Open Source Public Policy
by Charles Leadbeater
But you can have projects which are formally open source which do not encourage open source ways of working: an open source airliner might fit into this category. The plans might be available open source but it might be impossible to organise an open source community around the project.
Then the question is whether you can generate open source style ways of working - decentralised, collaborative, peer to peer - without needing formal open source ownership. The answer to this is clearly yes but they are less than pure open source.
This latter point matters because in some cases the obstacle to creating an open source style of working is not to be found in intellectual property constraints. The blockage might be, for example, about professional power. What stops people in health and education devising more open, collaborative, self-managed approaches is the control that professionals still exert in defining what the service should be. Making medical knowledge formally open
source under a public license might help but you would need other reforms as well to encourage open source ways of working.

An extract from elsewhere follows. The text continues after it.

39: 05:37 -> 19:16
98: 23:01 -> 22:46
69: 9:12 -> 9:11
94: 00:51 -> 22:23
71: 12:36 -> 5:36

So I think the task, at least for us at Demos (not for the pure open source evangelists) is to describe the conditions under which mass, collaborative, decentralised solutions become possible; when do they work; and what stands in their way? How do you spread open source styles of working even if you cannot spread open source ownership?
If we think these distributed, co-created, collaborative approaches are potent in creating public goods then how can be enable more of them? In some sectors the biggest obstacles might be IP reform. In others it may be to do with professional power and inequalities in access to resources.
Anyway, the session certainly got me thinking. Thanks to all who came along.